— Exercise requirements —
From the data that follows, print exactly the lines starting at the one containing "left elbow: (82, 60)" and ending at the one containing "left shoulder: (109, 44)"; include both of them and nothing more.

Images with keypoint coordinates
____

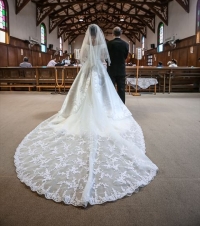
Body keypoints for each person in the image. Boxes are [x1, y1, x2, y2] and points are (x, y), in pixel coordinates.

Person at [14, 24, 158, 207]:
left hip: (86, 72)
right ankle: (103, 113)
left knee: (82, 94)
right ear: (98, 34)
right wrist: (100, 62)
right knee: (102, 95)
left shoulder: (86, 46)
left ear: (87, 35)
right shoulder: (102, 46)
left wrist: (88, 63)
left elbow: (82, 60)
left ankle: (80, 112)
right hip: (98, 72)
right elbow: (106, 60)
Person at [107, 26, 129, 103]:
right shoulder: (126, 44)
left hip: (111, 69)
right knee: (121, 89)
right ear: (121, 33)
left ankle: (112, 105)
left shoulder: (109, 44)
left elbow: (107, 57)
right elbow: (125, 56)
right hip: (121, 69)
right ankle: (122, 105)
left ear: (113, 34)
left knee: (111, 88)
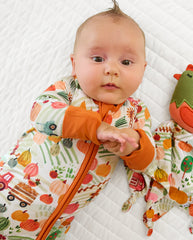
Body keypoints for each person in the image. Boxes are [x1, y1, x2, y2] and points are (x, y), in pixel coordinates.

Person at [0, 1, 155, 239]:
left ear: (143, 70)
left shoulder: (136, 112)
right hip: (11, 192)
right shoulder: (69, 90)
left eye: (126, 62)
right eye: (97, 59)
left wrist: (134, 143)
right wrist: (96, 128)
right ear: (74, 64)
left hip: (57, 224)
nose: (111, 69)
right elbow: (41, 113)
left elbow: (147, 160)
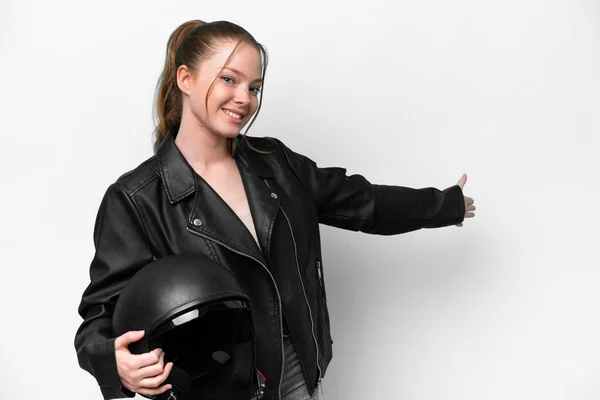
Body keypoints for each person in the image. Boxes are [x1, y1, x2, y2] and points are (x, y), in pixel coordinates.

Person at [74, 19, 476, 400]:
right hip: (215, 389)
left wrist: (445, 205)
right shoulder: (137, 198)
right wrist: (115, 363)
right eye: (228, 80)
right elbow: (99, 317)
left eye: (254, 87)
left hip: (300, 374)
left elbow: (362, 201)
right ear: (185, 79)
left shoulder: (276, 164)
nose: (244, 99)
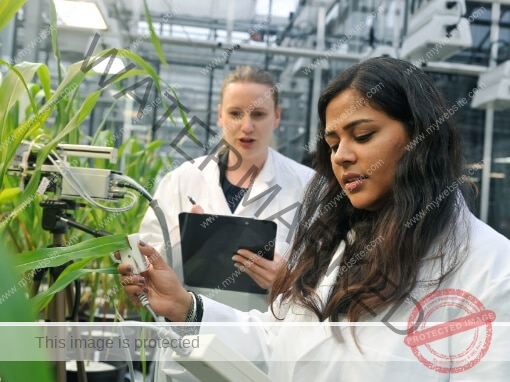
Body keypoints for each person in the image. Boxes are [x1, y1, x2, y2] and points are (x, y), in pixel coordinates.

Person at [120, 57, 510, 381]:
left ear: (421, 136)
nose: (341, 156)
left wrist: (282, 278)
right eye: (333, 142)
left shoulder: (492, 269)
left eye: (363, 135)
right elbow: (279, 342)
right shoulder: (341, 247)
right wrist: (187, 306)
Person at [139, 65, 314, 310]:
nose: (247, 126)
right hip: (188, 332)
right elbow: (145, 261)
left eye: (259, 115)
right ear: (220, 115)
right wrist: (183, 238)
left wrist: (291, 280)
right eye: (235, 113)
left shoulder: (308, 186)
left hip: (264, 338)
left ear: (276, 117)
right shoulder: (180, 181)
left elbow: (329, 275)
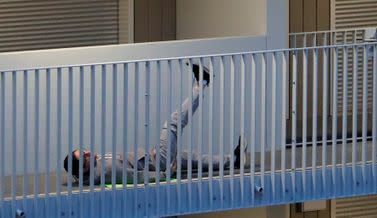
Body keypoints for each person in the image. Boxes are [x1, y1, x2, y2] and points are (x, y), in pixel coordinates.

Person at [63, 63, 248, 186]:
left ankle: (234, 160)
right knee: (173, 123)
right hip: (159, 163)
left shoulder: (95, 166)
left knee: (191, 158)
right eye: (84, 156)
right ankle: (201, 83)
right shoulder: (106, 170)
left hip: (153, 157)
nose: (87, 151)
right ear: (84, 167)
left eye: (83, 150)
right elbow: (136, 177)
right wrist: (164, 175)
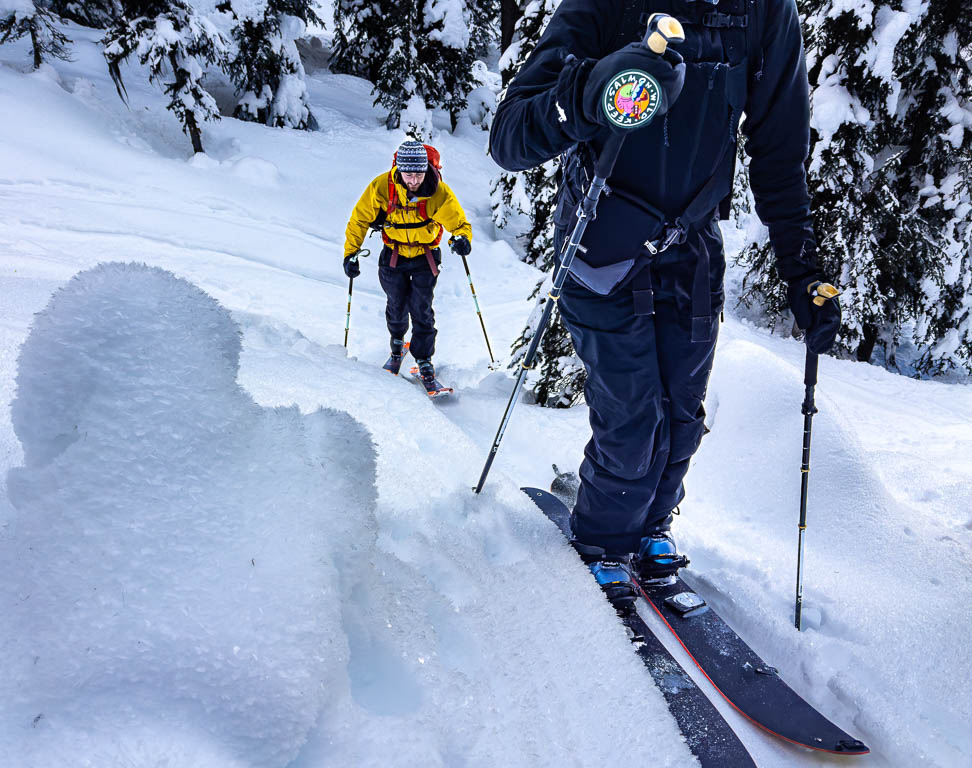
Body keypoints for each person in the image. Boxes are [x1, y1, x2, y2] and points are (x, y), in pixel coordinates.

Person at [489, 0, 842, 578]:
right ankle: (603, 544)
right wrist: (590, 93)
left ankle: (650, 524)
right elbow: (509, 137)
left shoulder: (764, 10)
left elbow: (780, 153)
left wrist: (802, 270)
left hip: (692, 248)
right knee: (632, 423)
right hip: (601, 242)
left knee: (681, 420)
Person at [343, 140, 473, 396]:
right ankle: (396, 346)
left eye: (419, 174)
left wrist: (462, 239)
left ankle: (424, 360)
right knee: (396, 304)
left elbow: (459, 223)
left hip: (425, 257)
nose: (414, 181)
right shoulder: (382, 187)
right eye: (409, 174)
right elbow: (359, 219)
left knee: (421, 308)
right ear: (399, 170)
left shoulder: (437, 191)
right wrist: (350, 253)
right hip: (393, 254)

____

— Expected answer —
left elbow: (82, 60)
left ankle: (80, 112)
right hip: (98, 72)
right elbow: (106, 60)
Person at [107, 26, 129, 103]:
right shoulder: (126, 44)
left hip: (111, 69)
right knee: (121, 89)
right ear: (121, 33)
left ankle: (112, 105)
left shoulder: (109, 44)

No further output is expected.